*What this task involves*
The full listing, reproduced exactly, is what the response must contain.

§ §

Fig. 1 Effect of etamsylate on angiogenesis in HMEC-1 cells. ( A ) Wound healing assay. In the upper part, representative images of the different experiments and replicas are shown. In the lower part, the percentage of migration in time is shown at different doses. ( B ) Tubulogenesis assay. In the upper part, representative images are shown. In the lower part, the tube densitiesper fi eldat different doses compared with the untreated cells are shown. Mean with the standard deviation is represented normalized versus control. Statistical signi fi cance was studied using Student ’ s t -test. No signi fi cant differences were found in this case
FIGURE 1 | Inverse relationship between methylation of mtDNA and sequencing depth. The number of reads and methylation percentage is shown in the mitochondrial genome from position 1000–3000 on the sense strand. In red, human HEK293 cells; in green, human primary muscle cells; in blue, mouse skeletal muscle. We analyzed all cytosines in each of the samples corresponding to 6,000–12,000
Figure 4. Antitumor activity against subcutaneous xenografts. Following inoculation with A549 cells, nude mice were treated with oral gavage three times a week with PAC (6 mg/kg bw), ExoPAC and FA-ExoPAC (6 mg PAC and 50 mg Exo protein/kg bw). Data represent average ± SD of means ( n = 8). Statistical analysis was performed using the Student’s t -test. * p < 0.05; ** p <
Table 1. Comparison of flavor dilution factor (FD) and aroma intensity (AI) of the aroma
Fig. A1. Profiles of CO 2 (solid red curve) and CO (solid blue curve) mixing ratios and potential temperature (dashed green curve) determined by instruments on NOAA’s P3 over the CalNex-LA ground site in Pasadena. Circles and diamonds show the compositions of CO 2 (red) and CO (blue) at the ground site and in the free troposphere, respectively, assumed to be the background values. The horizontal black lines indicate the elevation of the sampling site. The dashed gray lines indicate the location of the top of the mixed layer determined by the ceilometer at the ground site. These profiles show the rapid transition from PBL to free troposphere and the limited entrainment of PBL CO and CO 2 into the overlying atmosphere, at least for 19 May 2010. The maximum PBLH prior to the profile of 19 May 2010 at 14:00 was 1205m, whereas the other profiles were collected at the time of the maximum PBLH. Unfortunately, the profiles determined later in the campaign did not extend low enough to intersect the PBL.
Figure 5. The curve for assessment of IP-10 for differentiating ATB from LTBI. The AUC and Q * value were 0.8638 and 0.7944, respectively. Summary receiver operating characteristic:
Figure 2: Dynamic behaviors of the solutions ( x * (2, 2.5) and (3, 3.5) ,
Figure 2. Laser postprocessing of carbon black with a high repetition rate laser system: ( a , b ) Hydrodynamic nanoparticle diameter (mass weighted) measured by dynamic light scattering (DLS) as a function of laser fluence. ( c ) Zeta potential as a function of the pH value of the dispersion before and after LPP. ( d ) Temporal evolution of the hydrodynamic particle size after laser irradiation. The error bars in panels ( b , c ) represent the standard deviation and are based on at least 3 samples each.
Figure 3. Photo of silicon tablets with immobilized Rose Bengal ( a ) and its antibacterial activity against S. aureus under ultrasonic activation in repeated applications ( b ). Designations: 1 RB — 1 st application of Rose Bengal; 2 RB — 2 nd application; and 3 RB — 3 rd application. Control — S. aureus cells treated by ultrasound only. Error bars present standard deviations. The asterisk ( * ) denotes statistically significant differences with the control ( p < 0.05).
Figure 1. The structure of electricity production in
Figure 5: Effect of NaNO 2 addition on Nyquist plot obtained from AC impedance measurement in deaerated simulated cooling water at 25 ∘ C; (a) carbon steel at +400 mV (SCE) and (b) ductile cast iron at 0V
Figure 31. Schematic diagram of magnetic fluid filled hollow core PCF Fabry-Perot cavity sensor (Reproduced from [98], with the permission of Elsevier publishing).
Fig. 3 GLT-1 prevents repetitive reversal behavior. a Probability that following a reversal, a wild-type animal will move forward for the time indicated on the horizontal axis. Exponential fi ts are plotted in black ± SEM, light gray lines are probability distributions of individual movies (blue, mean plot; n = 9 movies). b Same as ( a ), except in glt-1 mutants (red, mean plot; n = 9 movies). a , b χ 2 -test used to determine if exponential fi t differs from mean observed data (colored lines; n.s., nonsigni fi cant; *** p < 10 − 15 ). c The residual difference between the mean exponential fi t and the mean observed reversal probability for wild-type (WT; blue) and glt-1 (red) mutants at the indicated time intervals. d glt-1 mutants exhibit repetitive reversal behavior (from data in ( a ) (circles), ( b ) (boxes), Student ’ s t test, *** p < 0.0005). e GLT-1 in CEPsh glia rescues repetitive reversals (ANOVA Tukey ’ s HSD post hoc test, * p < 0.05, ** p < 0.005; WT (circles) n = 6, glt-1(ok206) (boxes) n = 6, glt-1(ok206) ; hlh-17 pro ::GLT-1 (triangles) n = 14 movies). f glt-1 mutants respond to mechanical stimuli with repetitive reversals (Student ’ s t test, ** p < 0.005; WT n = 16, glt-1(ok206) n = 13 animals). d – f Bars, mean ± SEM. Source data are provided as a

§ §

*Response to the task*
Fig. 1 Effect of etamsylate on angiogenesis in HMEC-1 cells. ( A ) Wound healing assay. In the upper part, representative images of the different experiments and replicas are shown. In the lower part, the percentage of migration in time is shown at different doses. ( B ) Tubulogenesis assay. In the upper part, representative images are shown. In the lower part, the tube densitiesper fi eldat different doses compared with the untreated cells are shown. Mean with the standard deviation is represented normalized versus control. Statistical signi fi cance was studied using Student ’ s t -test. No signi fi cant differences were found in this case
FIGURE 1 | Inverse relationship between methylation of mtDNA and sequencing depth. The number of reads and methylation percentage is shown in the mitochondrial genome from position 1000–3000 on the sense strand. In red, human HEK293 cells; in green, human primary muscle cells; in blue, mouse skeletal muscle. We analyzed all cytosines in each of the samples corresponding to 6,000–12,000
Figure 4. Antitumor activity against subcutaneous xenografts. Following inoculation with A549 cells, nude mice were treated with oral gavage three times a week with PAC (6 mg/kg bw), ExoPAC and FA-ExoPAC (6 mg PAC and 50 mg Exo protein/kg bw). Data represent average ± SD of means ( n = 8). Statistical analysis was performed using the Student’s t -test. * p < 0.05; ** p <
Table 1. Comparison of flavor dilution factor (FD) and aroma intensity (AI) of the aroma
Fig. A1. Profiles of CO 2 (solid red curve) and CO (solid blue curve) mixing ratios and potential temperature (dashed green curve) determined by instruments on NOAA’s P3 over the CalNex-LA ground site in Pasadena. Circles and diamonds show the compositions of CO 2 (red) and CO (blue) at the ground site and in the free troposphere, respectively, assumed to be the background values. The horizontal black lines indicate the elevation of the sampling site. The dashed gray lines indicate the location of the top of the mixed layer determined by the ceilometer at the ground site. These profiles show the rapid transition from PBL to free troposphere and the limited entrainment of PBL CO and CO 2 into the overlying atmosphere, at least for 19 May 2010. The maximum PBLH prior to the profile of 19 May 2010 at 14:00 was 1205m, whereas the other profiles were collected at the time of the maximum PBLH. Unfortunately, the profiles determined later in the campaign did not extend low enough to intersect the PBL.
Figure 5. The curve for assessment of IP-10 for differentiating ATB from LTBI. The AUC and Q * value were 0.8638 and 0.7944, respectively. Summary receiver operating characteristic:
Figure 2: Dynamic behaviors of the solutions ( x * (2, 2.5) and (3, 3.5) ,
Figure 2. Laser postprocessing of carbon black with a high repetition rate laser system: ( a , b ) Hydrodynamic nanoparticle diameter (mass weighted) measured by dynamic light scattering (DLS) as a function of laser fluence. ( c ) Zeta potential as a function of the pH value of the dispersion before and after LPP. ( d ) Temporal evolution of the hydrodynamic particle size after laser irradiation. The error bars in panels ( b , c ) represent the standard deviation and are based on at least 3 samples each.
Figure 3. Photo of silicon tablets with immobilized Rose Bengal ( a ) and its antibacterial activity against S. aureus under ultrasonic activation in repeated applications ( b ). Designations: 1 RB — 1 st application of Rose Bengal; 2 RB — 2 nd application; and 3 RB — 3 rd application. Control — S. aureus cells treated by ultrasound only. Error bars present standard deviations. The asterisk ( * ) denotes statistically significant differences with the control ( p < 0.05).
Figure 1. The structure of electricity production in
Figure 5: Effect of NaNO 2 addition on Nyquist plot obtained from AC impedance measurement in deaerated simulated cooling water at 25 ∘ C; (a) carbon steel at +400 mV (SCE) and (b) ductile cast iron at 0V
Figure 31. Schematic diagram of magnetic fluid filled hollow core PCF Fabry-Perot cavity sensor (Reproduced from [98], with the permission of Elsevier publishing).
Fig. 3 GLT-1 prevents repetitive reversal behavior. a Probability that following a reversal, a wild-type animal will move forward for the time indicated on the horizontal axis. Exponential fi ts are plotted in black ± SEM, light gray lines are probability distributions of individual movies (blue, mean plot; n = 9 movies). b Same as ( a ), except in glt-1 mutants (red, mean plot; n = 9 movies). a , b χ 2 -test used to determine if exponential fi t differs from mean observed data (colored lines; n.s., nonsigni fi cant; *** p < 10 − 15 ). c The residual difference between the mean exponential fi t and the mean observed reversal probability for wild-type (WT; blue) and glt-1 (red) mutants at the indicated time intervals. d glt-1 mutants exhibit repetitive reversal behavior (from data in ( a ) (circles), ( b ) (boxes), Student ’ s t test, *** p < 0.0005). e GLT-1 in CEPsh glia rescues repetitive reversals (ANOVA Tukey ’ s HSD post hoc test, * p < 0.05, ** p < 0.005; WT (circles) n = 6, glt-1(ok206) (boxes) n = 6, glt-1(ok206) ; hlh-17 pro ::GLT-1 (triangles) n = 14 movies). f glt-1 mutants respond to mechanical stimuli with repetitive reversals (Student ’ s t test, ** p < 0.005; WT n = 16, glt-1(ok206) n = 13 animals). d – f Bars, mean ± SEM. Source data are provided as a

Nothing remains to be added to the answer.